The environmental regulations in Beaufort county are essential in preserving the natural beauty of our region as it grows. All the communities in Beaufort County have River Corridor Setbacks to protect the rivers from undesired toxic runoff. The setback is a strip of land between the edge of the water and the developed area which requires existing native plants be preserved to filter the runoff. It also serves as habitat for wildlife, enabling them to move along the river’s edges. The river buffer preserves the views from the water by putting the buildings back from the water’s edge. A surveyor can delineate the critical line at the edge of the water.

Some vista pruning is allowed to open to open views to the water. An arborist is a valuable team member to incorporate in the landscape design. They can prune trees to open the views and remove deadwood to keep trees healthy. They will prepare a report that assesses the health of all the trees. Significant trees close to the construction should be monitored and protected during construction with tree protection fencing.

Storm Water Management

In addition to river buffers, Beaufort County requires the management of storm waters to preserve the integrity of our river systems. The requirements are based on the characteristics of your individual site, such as the soil quality and lot coverage. When applying for a building permit, you will need a plan for storm water management in place.

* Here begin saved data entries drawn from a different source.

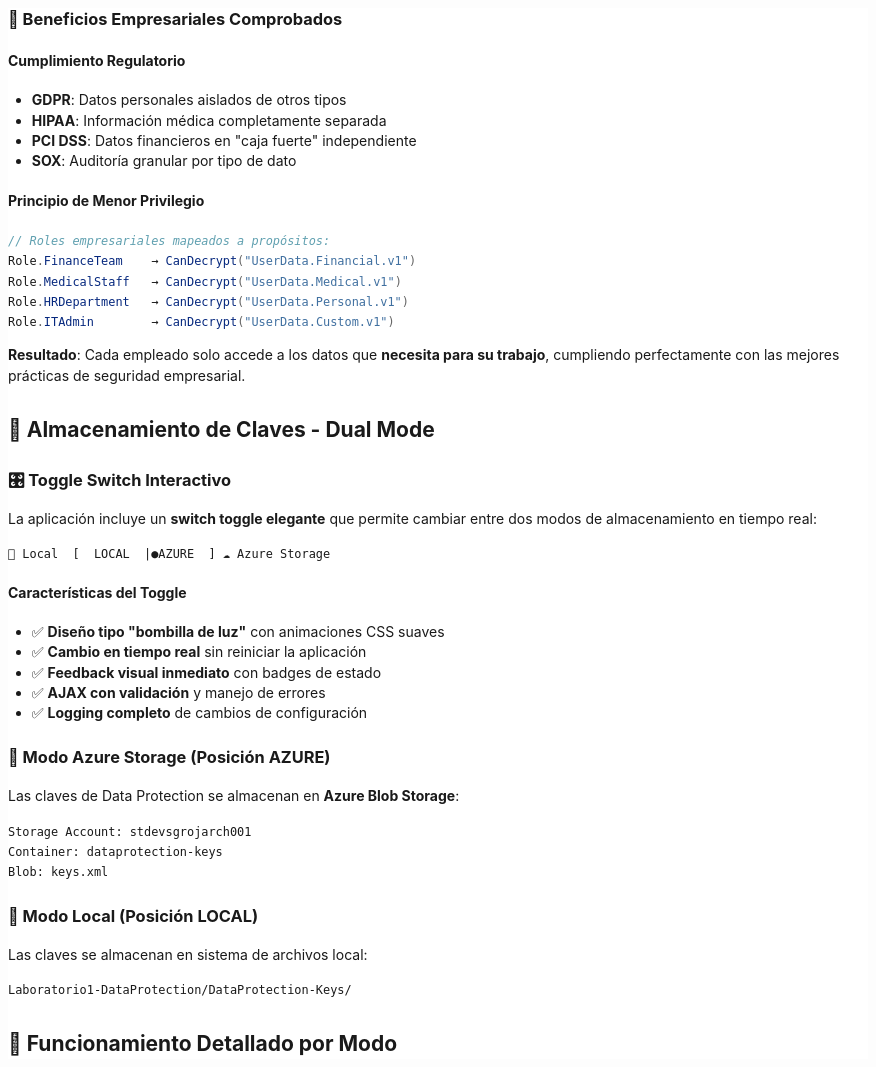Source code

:### **🏢 Beneficios Empresariales Comprobados**

#### **Cumplimiento Regulatorio**
- **GDPR**: Datos personales aislados de otros tipos
- **HIPAA**: Información médica completamente separada
- **PCI DSS**: Datos financieros en "caja fuerte" independiente
- **SOX**: Auditoría granular por tipo de dato

#### **Principio de Menor Privilegio**
```csharp
// Roles empresariales mapeados a propósitos:
Role.FinanceTeam    → CanDecrypt("UserData.Financial.v1")
Role.MedicalStaff   → CanDecrypt("UserData.Medical.v1")
Role.HRDepartment   → CanDecrypt("UserData.Personal.v1")
Role.ITAdmin        → CanDecrypt("UserData.Custom.v1")
```

**Resultado**: Cada empleado solo accede a los datos que **necesita para su trabajo**, cumpliendo perfectamente con las mejores prácticas de seguridad empresarial.

## 📁 Almacenamiento de Claves - Dual Mode

### **🎛️ Toggle Switch Interactivo**
La aplicación incluye un **switch toggle elegante** que permite cambiar entre dos modos de almacenamiento en tiempo real:

```
📁 Local  [  LOCAL  |●AZURE  ] ☁️ Azure Storage
```

#### **Características del Toggle**
- ✅ **Diseño tipo "bombilla de luz"** con animaciones CSS suaves
- ✅ **Cambio en tiempo real** sin reiniciar la aplicación
- ✅ **Feedback visual inmediato** con badges de estado
- ✅ **AJAX con validación** y manejo de errores
- ✅ **Logging completo** de cambios de configuración

### **🌟 Modo Azure Storage (Posición AZURE)**
Las claves de Data Protection se almacenan en **Azure Blob Storage**:
```
Storage Account: stdevsgrojarch001
Container: dataprotection-keys
Blob: keys.xml
```

### **🔧 Modo Local (Posición LOCAL)**
Las claves se almacenan en sistema de archivos local:
```
Laboratorio1-DataProtection/DataProtection-Keys/
```

## 🔄 Funcionamiento Detallado por Modo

There are several ways to manage storm water runoff, any or a combination of these methods are acceptable:

• Rain Garden – a depression that is landscaped with plants that enjoy a wet habitat.
• Cistern – a tank for storing water that can then be utilized for irrigation or even non-potable water for the house. It is connected to the gutters and downspouts.
• Rain Barrels – a smaller water storage tank that is connected to the gutters and downspouts.
• Dry Well – a rock filled hole under the downspouts. Excess water can slowly fill around the rocks before seeping into the ground water.